» PROVIDED RECORDS
=== Begin Enclosure ===

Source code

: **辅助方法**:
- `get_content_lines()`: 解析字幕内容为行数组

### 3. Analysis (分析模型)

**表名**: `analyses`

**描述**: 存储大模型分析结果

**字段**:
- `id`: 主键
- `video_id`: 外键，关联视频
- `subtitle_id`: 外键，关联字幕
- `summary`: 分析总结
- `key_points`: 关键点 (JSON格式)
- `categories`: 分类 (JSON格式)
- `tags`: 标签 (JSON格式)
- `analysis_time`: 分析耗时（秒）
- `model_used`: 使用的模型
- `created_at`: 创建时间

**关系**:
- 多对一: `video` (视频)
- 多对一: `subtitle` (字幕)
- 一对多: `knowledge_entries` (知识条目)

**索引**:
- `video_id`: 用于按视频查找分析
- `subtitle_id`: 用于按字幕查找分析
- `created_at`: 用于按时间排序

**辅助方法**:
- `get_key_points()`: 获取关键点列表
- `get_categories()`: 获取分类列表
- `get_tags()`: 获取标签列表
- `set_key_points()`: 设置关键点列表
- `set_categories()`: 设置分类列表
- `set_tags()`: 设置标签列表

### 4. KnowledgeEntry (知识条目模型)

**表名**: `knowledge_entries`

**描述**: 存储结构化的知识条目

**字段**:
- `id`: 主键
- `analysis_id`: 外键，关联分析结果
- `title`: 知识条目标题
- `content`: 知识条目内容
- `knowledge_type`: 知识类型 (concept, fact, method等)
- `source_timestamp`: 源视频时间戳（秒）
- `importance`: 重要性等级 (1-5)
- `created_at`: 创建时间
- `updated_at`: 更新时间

=== End Enclosure ===

Reproduce the full listing above, keeping every line intact.

Source code

: **辅助方法**:
- `get_content_lines()`: 解析字幕内容为行数组

### 3. Analysis (分析模型)

**表名**: `analyses`

**描述**: 存储大模型分析结果

**字段**:
- `id`: 主键
- `video_id`: 外键，关联视频
- `subtitle_id`: 外键，关联字幕
- `summary`: 分析总结
- `key_points`: 关键点 (JSON格式)
- `categories`: 分类 (JSON格式)
- `tags`: 标签 (JSON格式)
- `analysis_time`: 分析耗时（秒）
- `model_used`: 使用的模型
- `created_at`: 创建时间

**关系**:
- 多对一: `video` (视频)
- 多对一: `subtitle` (字幕)
- 一对多: `knowledge_entries` (知识条目)

**索引**:
- `video_id`: 用于按视频查找分析
- `subtitle_id`: 用于按字幕查找分析
- `created_at`: 用于按时间排序

**辅助方法**:
- `get_key_points()`: 获取关键点列表
- `get_categories()`: 获取分类列表
- `get_tags()`: 获取标签列表
- `set_key_points()`: 设置关键点列表
- `set_categories()`: 设置分类列表
- `set_tags()`: 设置标签列表

### 4. KnowledgeEntry (知识条目模型)

**表名**: `knowledge_entries`

**描述**: 存储结构化的知识条目

**字段**:
- `id`: 主键
- `analysis_id`: 外键，关联分析结果
- `title`: 知识条目标题
- `content`: 知识条目内容
- `knowledge_type`: 知识类型 (concept, fact, method等)
- `source_timestamp`: 源视频时间戳（秒）
- `importance`: 重要性等级 (1-5)
- `created_at`: 创建时间
- `updated_at`: 更新时间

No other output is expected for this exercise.